Songfacts: You were adamant about “Ain’t No Little Girl” being the first single from Dragonfly. Why did you feel so passionate about that one and what inspired it?
Kasey: It’s the first song in my life I truly feel “wrote me” rather than me writing it. I wrote it a few years back and never connected to it much because I honestly felt like I wasn’t strong enough personally or vocally to really “own it.”
I grew into the song throughout a lot of personal growth and after vocal surgery having two nodules removed from my vocal chords, I found a new strength and power within myself as a singer and a woman. It became a theme to new life, and I feel is the most important song I’ve ever written. It is the glue that holds the whole album together, and my life! Ha.
Songfacts: You said in an interview how “Satellite” is one of the few happy songs you’ve ever written and put out as a single. What was it like creating it and how did Ed Sheeran being featured on it all come to be?
Kasey: Harry Hookey and I wrote this song together. We wrote a lot of the album together. At the time of writing it, we joked that Ed Sheeran would sound good on it, so we asked and he said yes. Ha. I’m a big fan and we are label mates.
Songfacts: You’ve known Keith Urban for years but the first time you have collaborated together is “If We had a Child” on Dragonfly. Why was that tune such a perfect fit for you two and what moved you to write it?

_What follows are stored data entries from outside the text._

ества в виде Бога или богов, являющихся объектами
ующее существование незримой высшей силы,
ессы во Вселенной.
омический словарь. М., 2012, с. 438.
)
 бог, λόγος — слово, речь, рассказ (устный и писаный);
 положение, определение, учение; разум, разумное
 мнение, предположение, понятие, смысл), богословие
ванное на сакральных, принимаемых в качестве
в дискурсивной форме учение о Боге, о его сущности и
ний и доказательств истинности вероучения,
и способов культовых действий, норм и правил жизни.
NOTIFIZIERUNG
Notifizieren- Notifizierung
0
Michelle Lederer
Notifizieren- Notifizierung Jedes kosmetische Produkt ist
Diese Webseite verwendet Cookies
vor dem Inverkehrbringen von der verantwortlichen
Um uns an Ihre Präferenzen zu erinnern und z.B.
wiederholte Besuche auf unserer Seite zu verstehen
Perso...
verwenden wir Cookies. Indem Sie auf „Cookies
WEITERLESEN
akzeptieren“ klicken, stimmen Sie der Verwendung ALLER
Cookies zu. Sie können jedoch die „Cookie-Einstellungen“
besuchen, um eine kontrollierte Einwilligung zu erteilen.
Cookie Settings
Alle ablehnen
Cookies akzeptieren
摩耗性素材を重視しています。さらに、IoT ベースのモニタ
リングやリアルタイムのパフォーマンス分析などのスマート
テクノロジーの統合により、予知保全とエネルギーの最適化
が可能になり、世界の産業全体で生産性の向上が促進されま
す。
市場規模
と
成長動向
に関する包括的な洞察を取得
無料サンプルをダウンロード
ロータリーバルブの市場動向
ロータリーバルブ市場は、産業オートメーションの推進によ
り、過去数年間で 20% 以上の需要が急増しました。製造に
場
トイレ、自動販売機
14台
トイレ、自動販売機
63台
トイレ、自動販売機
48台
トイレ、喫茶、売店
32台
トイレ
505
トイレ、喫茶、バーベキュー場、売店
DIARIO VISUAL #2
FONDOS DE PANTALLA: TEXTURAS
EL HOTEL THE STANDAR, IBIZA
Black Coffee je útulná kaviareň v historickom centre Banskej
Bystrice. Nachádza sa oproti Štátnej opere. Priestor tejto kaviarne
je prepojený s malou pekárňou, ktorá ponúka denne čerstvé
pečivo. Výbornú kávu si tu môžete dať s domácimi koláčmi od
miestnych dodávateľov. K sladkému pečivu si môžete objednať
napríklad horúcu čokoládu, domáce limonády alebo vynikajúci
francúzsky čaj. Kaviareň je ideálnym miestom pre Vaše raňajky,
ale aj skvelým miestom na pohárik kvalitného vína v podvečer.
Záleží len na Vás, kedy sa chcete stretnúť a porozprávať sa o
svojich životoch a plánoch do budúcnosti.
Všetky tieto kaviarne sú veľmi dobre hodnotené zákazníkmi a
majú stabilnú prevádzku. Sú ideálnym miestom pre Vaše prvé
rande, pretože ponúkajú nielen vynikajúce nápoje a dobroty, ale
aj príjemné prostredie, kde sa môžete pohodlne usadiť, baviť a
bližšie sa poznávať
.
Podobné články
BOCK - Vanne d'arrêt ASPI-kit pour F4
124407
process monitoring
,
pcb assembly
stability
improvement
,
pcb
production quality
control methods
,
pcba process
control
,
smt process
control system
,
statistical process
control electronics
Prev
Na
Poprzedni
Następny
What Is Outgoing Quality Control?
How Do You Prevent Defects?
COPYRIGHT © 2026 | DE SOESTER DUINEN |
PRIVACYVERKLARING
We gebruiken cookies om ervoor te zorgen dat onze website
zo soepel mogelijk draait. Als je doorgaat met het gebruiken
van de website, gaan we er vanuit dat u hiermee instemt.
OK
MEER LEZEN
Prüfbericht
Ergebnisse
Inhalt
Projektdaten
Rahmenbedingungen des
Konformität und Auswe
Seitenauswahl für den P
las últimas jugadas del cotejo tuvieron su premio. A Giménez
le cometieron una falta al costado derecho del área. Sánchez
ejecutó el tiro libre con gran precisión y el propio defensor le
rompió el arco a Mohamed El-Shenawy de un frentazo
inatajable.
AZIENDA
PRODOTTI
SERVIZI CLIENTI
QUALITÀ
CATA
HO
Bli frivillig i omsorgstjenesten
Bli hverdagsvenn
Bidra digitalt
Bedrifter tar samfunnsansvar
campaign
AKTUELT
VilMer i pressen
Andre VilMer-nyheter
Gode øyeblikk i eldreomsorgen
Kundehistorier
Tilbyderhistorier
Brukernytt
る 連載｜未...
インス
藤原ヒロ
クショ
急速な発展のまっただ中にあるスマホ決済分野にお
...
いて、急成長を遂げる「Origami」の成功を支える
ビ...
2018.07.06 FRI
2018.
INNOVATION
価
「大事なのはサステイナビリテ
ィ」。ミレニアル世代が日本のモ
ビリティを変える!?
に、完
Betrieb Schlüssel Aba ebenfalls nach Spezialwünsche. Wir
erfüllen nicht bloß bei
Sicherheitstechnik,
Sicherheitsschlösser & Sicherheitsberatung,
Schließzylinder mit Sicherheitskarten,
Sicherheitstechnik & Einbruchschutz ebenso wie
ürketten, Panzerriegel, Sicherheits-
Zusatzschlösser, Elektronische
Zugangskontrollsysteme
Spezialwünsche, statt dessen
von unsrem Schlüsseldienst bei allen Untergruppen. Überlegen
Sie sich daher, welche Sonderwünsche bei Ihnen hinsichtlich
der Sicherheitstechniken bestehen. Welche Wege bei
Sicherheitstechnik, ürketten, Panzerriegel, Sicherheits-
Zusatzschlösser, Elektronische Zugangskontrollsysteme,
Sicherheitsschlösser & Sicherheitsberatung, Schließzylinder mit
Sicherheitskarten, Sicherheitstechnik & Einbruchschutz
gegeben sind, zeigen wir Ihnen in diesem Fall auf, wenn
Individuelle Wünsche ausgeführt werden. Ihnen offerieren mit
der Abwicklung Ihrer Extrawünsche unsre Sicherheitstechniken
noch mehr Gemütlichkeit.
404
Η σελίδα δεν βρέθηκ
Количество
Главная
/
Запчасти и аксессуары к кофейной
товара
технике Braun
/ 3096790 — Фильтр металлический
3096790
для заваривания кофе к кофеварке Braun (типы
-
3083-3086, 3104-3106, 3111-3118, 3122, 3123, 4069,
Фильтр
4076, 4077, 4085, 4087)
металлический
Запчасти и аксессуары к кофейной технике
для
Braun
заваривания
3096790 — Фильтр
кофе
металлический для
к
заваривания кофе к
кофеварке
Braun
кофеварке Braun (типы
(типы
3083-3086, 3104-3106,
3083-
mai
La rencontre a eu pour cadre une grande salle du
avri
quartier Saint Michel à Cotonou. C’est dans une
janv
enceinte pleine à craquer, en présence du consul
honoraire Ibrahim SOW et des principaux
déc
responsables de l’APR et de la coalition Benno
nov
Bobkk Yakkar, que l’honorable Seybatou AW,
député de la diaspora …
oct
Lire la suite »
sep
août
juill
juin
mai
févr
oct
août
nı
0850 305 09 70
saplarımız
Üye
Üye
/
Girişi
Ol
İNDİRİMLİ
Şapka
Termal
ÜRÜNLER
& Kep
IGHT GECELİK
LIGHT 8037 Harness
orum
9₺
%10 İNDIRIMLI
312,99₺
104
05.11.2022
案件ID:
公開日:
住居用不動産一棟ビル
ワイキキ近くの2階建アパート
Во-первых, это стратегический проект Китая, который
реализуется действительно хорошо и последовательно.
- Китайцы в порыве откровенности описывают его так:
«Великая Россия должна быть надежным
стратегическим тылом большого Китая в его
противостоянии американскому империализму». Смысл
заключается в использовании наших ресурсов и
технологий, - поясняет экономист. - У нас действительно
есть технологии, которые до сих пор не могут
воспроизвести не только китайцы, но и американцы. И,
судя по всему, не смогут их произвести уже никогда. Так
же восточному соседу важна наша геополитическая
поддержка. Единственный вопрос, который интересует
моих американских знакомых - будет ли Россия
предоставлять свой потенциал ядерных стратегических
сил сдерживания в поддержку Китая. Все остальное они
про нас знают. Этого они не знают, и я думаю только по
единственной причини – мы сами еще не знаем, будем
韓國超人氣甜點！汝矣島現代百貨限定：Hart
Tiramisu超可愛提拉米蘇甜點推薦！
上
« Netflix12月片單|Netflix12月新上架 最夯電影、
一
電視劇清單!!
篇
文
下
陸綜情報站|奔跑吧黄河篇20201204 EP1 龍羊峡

Kasey: I really wanted a very country male voice on this song and I’ve known Keith a long time so he was the perfect choice. I felt like it was the only way I would come close to “having a child” with Keith, so it really wrote itself! Ha
Songfacts: What motivated you to write a song about Romeo and Juliet, and how did Foy Vance singing vocals on it come together?
Kasey: I did a photo shoot in the Sydney State Library for a Tony Mott exhibition and we used the Shakespeare room for some of the photos. I was so moved by the room so I went back there and spent the day writing the song in there.
Foy is one of my favourite singer/songwriters and his Irish sound was perfect for a song that already had a Celtic vibe.
Songfacts: What’s your favorite moment on Dragonfly that hasn’t been mentioned yet, and why?
Kasey: Recording with Vika and Linda Bull on “No Ordinary Man” is a highlight. They are two of my favourite singers in the world.
Songfacts: What does “The Captain” mean to you now years after recording it?
Kasey: It’s still my favourite song to play every night. I NEVER get sick of it. I find a comfort in this song every time I sing it. It’s such a big part of who I am.
Songfacts: What originally inspired you to write “Not Pretty Enough” from Barricades and Brickwalls, and why do you think it still resonates today?
Kasey: I wrote it about not fitting into the music industry and feeling uncomfortable in such a superficial industry. Feeling like I would never fit into mainstream radio. Ironically, it became a radio hit in Australia on mainstream radio and went to #1 on the pop charts.
I still resonate with the song today and have always done it over the years, but in many different ways. It has many different layers for me.
Songfacts: Out of your whole discography, what song do you wish got more attention from people, and why?
Kasey: I don’t wish any got any more. I feel like songs will connect with people the way they are meant to, and it’s not for me to decide or worry about. I still feel connected to songs in all different ways no matter whether other people do or not. Each song has its own purpose. I don’t always know what it is but I believe in it.
Songfacts: Have the meanings of any of your songs changed for you since you first wrote them?
Kasey: “Not Pretty Enough” started out being about not fitting into the music industry, but is now more about just general insecurities that everyone feels at different times about different things. It has got me through a lot of things and I love knowing that it’s helped other people through all the different times in their lives. That is the beauty of music.